PALM HARBOR, Fla. — In breezy conditions on a tough golf course, PGA Tour rookie Shawn Stefani never came close to making a bogey until his final hole Thursday in the Tampa Bay Championship. He rolled in a par putt from just inside five feet to complete a 6-under 65 and take a two-shot lead over Brian Harman.
The challenging Copperhead course at Innisbrook played just more than two shots over par. Only 13 players broke 70, and 25 players broke par.
Just outside of those top 13 was Davis High graduate Nick Watney. The former Blue Devil was tied for 14th at five strokes back after carding a 1-under 70 that included a run of birdies on holes No. 3-5.
Harman came up short and into a bunker on the ninth hole and closed with his lone bogey for a 67. Harris English finished on the 18th and also hit into a bunker, except that he three-putted from 40 feet above the hole and had a double bogey. That gave him a 68, tied with Brendan Steele and Tag Ridings.
Geoff Ogilvy, at No. 49 in the world and needing to stay in the top 50 the next three weeks to get into the Masters, was in the large group at 69 that included Lucas Glover and a pair of past champions in Vijay Singh and K.J. Choi.

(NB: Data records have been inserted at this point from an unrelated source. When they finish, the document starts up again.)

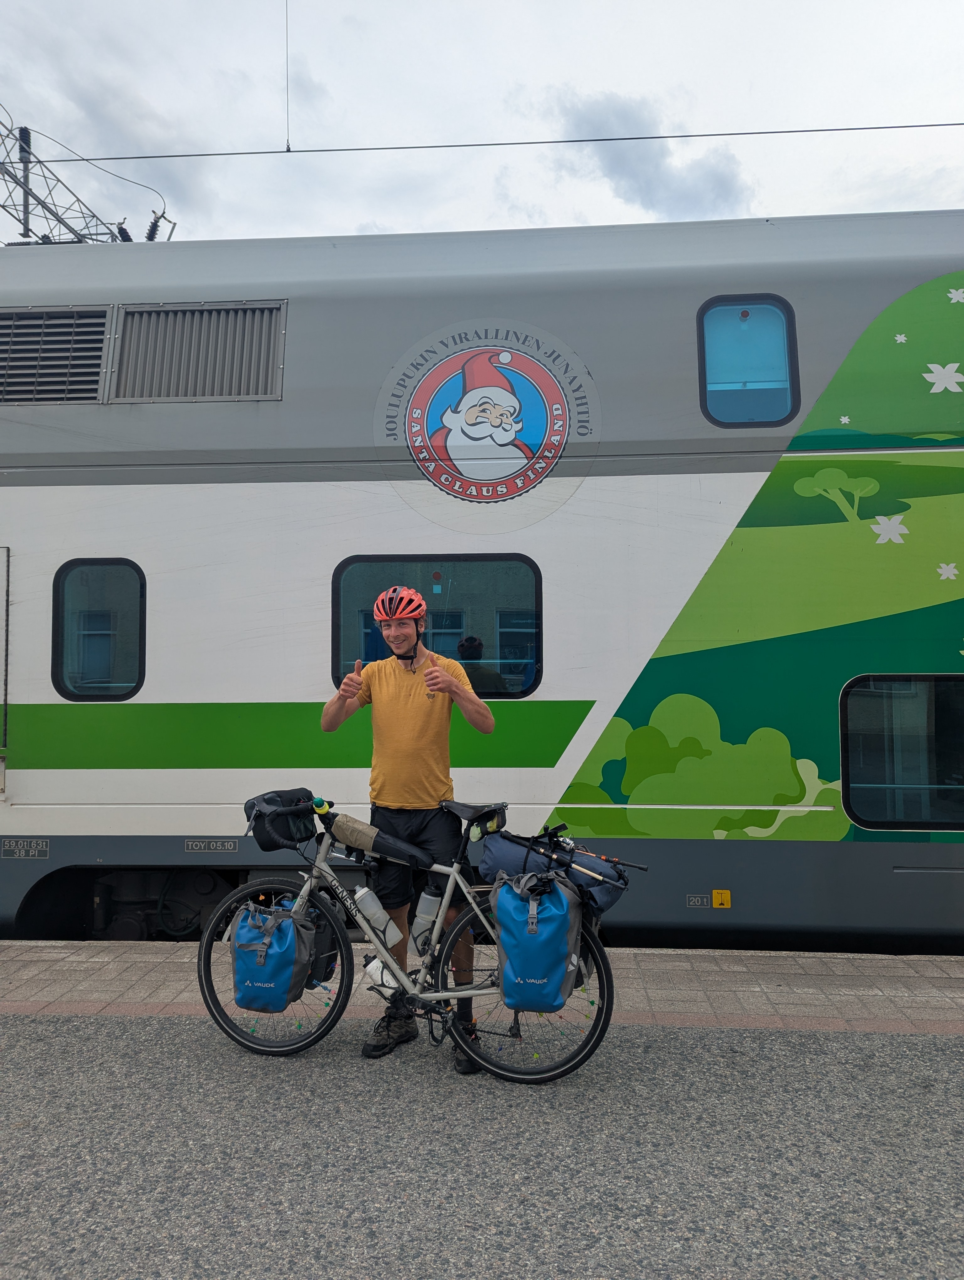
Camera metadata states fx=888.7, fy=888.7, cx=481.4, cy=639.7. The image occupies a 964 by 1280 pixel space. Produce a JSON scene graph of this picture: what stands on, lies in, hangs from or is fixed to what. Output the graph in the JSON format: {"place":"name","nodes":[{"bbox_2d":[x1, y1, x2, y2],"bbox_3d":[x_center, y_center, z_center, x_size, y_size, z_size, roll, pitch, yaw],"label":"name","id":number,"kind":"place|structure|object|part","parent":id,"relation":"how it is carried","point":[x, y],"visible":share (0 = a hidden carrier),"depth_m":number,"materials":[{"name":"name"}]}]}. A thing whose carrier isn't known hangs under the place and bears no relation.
{"place":"outdoors","nodes":[
{"label":"outdoors","id":0,"kind":"place"},
{"bbox_2d":[284,0,290,150],"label":"wire","id":1,"kind":"object","parent":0,"point":[287,149],"visible":0.94,"depth_m":6.67,"materials":[{"name":"black metal"}]},
{"bbox_2d":[0,938,962,1035],"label":"platform","id":2,"kind":"structure","parent":0,"point":[957,990],"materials":[{"name":"grey"}]},
{"bbox_2d":[0,0,963,246],"label":"sky","id":3,"kind":"structure","parent":0,"point":[353,221],"materials":[{"name":"white"}]},
{"bbox_2d":[0,1014,963,1279],"label":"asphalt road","id":4,"kind":"structure","parent":0,"point":[954,1060],"materials":[{"name":"grey asphalt"}]},
{"bbox_2d":[322,581,496,1065],"bbox_3d":[-0.308,0.771,3.911,0.742,1.936,0.576,0,-2,4],"label":"man","id":5,"kind":"object","parent":4,"relation":"on","point":[403,749],"visible":0.92,"depth_m":3.81},
{"bbox_2d":[200,789,619,1083],"bbox_3d":[-0.286,1.210,3.667,1.744,1.087,0.518,0,-2,4],"label":"bicycle","id":6,"kind":"object","parent":4,"relation":"on","point":[464,1050],"visible":0.78,"depth_m":3.62,"materials":[{"name":"silver metal"}]},
{"bbox_2d":[230,899,318,1012],"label":"pannier","id":7,"kind":"object","parent":6,"relation":"attached to","point":[290,961],"visible":0.97,"depth_m":3.65,"materials":[{"name":"blue"}]},
{"label":"wheel","id":8,"kind":"part","parent":6,"relation":"part of","materials":[{"name":"black rubber"}]},
{"bbox_2d":[243,787,316,849],"bbox_3d":[-0.897,0.794,3.972,0.326,0.226,0.346,0,-2,4],"label":"handlebar bag","id":9,"kind":"object","parent":6,"relation":"attached to","point":[290,800],"visible":0.86,"depth_m":3.91,"materials":[{"name":"black fabric"}]},
{"bbox_2d":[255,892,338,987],"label":"pannier","id":10,"kind":"object","parent":6,"relation":"attached to","point":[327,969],"visible":0.34,"depth_m":3.93,"materials":[{"name":"black"}]},
{"bbox_2d":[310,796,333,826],"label":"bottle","id":11,"kind":"object","parent":6,"relation":"attached to","point":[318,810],"visible":0.71,"depth_m":3.90,"materials":[{"name":"green"}]},
{"bbox_2d":[352,887,401,950],"bbox_3d":[-0.443,1.155,3.742,0.231,0.277,0.096,0,-2,4],"label":"water bottle","id":12,"kind":"object","parent":6,"relation":"attached to","point":[369,907],"visible":0.97,"depth_m":3.71,"materials":[{"name":"white plastic"}]},
{"bbox_2d":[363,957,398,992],"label":"water bottle","id":13,"kind":"object","parent":6,"relation":"attached to","point":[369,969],"visible":0.58,"depth_m":3.68,"materials":[{"name":"white plastic"}]},
{"bbox_2d":[323,810,439,868],"bbox_3d":[-0.438,0.871,3.892,0.515,0.211,0.155,0,-2,4],"label":"bag","id":14,"kind":"object","parent":6,"relation":"attached to","point":[380,848],"visible":0.98,"depth_m":3.85,"materials":[{"name":"fabric"}]},
{"bbox_2d":[409,881,445,956],"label":"water bottle","id":15,"kind":"object","parent":6,"relation":"attached to","point":[430,902],"visible":0.89,"depth_m":3.75,"materials":[{"name":"plastic"}]},
{"bbox_2d":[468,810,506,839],"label":"saddle bag","id":16,"kind":"object","parent":6,"relation":"attached to","point":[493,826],"visible":0.78,"depth_m":3.62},
{"label":"wheel","id":17,"kind":"part","parent":6,"relation":"part of","materials":[{"name":"black rubber"}]},
{"bbox_2d":[493,864,582,1013],"bbox_3d":[0.224,1.127,3.401,0.338,0.510,0.393,0,-2,4],"label":"pannier","id":18,"kind":"object","parent":6,"relation":"attached to","point":[552,907],"visible":0.97,"depth_m":3.29,"materials":[{"name":"blue"}]},
{"bbox_2d":[476,828,629,918],"bbox_3d":[0.288,0.957,3.698,0.645,0.334,0.371,0,-2,4],"label":"bag","id":19,"kind":"object","parent":6,"relation":"attached to","point":[504,850],"visible":0.56,"depth_m":3.62,"materials":[{"name":"blue fabric"}]},
{"bbox_2d":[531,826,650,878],"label":"fishing rod","id":20,"kind":"object","parent":19,"relation":"attached to","point":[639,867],"visible":0.96,"depth_m":3.78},
{"bbox_2d":[552,91,752,216],"label":"cloud","id":21,"kind":"structure","parent":0,"point":[655,168],"materials":[{"name":"grey"}]},
{"label":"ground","id":22,"kind":"structure","parent":0},
{"bbox_2d":[0,108,172,244],"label":"lattice mast","id":23,"kind":"object","parent":22,"relation":"on","point":[59,219],"visible":0.43,"depth_m":14.48,"materials":[{"name":"metal"}]},
{"bbox_2d":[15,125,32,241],"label":"insulator","id":24,"kind":"object","parent":23,"relation":"attached to","point":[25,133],"visible":0.68,"depth_m":11.51,"materials":[{"name":"black"}]},
{"bbox_2d":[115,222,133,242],"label":"insulator","id":25,"kind":"object","parent":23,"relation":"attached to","point":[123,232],"visible":0.43,"depth_m":13.07,"materials":[{"name":"black"}]},
{"bbox_2d":[144,213,163,241],"bbox_3d":[-4.441,-5.421,11.971,0.236,0.566,0.268,0,-2,4],"label":"insulator","id":26,"kind":"object","parent":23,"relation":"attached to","point":[154,229],"visible":0.49,"depth_m":11.90,"materials":[{"name":"black"}]},
{"bbox_2d":[7,120,963,165],"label":"overhead wire","id":27,"kind":"object","parent":23,"relation":"attached to","point":[573,141],"visible":0.96,"depth_m":7.72,"materials":[{"name":"black metal"}]},
{"bbox_2d":[0,214,963,949],"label":"train","id":28,"kind":"object","parent":22,"relation":"on","point":[231,498],"visible":0.8,"depth_m":5.46,"materials":[{"name":"metal"}]},
{"bbox_2d":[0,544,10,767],"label":"door","id":29,"kind":"structure","parent":28,"relation":"in","point":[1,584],"depth_m":5.54,"materials":[{"name":"metal"}]},
{"bbox_2d":[0,837,50,859],"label":"label","id":30,"kind":"object","parent":28,"relation":"attached to","point":[43,848],"visible":0.97,"depth_m":5.56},
{"bbox_2d":[0,304,114,403],"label":"vent grille","id":31,"kind":"object","parent":28,"relation":"in","point":[96,369],"visible":0.9,"depth_m":5.86,"materials":[{"name":"metal"}]},
{"bbox_2d":[52,557,145,700],"bbox_3d":[-2.474,-0.078,5.783,0.677,0.991,0.112,0,-2,4],"label":"train window","id":32,"kind":"structure","parent":28,"relation":"in","point":[130,679],"depth_m":5.79,"materials":[{"name":"glass"}]},
{"bbox_2d":[110,300,286,402],"bbox_3d":[-1.881,-1.880,5.858,1.160,0.668,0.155,0,-2,4],"label":"vent grille","id":33,"kind":"object","parent":28,"relation":"in","point":[279,380],"visible":0.88,"depth_m":5.84,"materials":[{"name":"grey metal"}]},
{"bbox_2d":[183,837,239,853],"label":"label","id":34,"kind":"object","parent":28,"relation":"attached to","point":[229,845],"visible":0.97,"depth_m":5.46,"materials":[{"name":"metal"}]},
{"bbox_2d":[331,554,543,699],"bbox_3d":[-0.282,-0.085,5.483,1.376,0.945,0.141,0,-2,4],"label":"train window","id":35,"kind":"structure","parent":28,"relation":"in","point":[334,649],"depth_m":5.45,"materials":[{"name":"glass"}]},
{"bbox_2d":[375,320,599,531],"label":"logo","id":36,"kind":"object","parent":28,"relation":"attached to","point":[459,490],"visible":0.98,"depth_m":5.55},
{"bbox_2d":[684,893,710,907],"bbox_3d":[1.285,1.551,5.281,0.136,0.073,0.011,0,-2,4],"label":"label","id":37,"kind":"object","parent":28,"relation":"attached to","point":[700,899],"visible":0.98,"depth_m":5.28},
{"bbox_2d":[711,889,730,907],"bbox_3d":[1.450,1.567,5.378,0.120,0.109,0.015,0,-2,4],"label":"yellow sticker","id":38,"kind":"object","parent":28,"relation":"attached to","point":[716,894],"visible":0.97,"depth_m":5.37,"materials":[{"name":"yellow plastic"}]},
{"bbox_2d":[696,295,799,426],"bbox_3d":[1.693,-1.770,5.682,0.671,0.845,0.120,0,-2,4],"label":"train window","id":39,"kind":"structure","parent":28,"relation":"in","point":[702,369],"depth_m":5.70,"materials":[{"name":"blue glass"}]},
{"bbox_2d":[840,673,963,830],"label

Stefani is a 31-year-old from the Houston area who finally made it to the PGA Tour by finishing 16th on the Web.com Tour money list. He is playing new courses and staying in unfamiliar places, though he had at least a few examples of other rookies this year to show the way.
Russell Henley won the Sony Open, and another rookie (Scott Langley) played with him in the final group. Three others have played in the final group this year — Brad Fritsch at Torrey Pines, James Hahn at Pebble Beach and Luke Guthrie two weeks ago at the Honda Classic.
Defending champion Luke Donald was tied with Watney at 70 and was angrier than usual, a testament to the course. Donald was poised to open with a great round, at 4-under with four holes to play despite missing three birdie chances inside 12 feet.
A poor drive led to bogey on the sixth. His tee shot on the par-3 eighth rolled toward the back lip of a bunker. And then a flier out of the rough on No. 9 sailed over the green and into a slope in the bunker with very little sand. That made for three bogeys in four holes, and turned a solid round into a frustrating one.
“At one point I felt I should have been 5 or 6 under,” Donald said. “To walk off with a 70 and play like that is hard to take. It was shame to cough up a couple of shots. Fifteen of those holes, I played really solid golf.”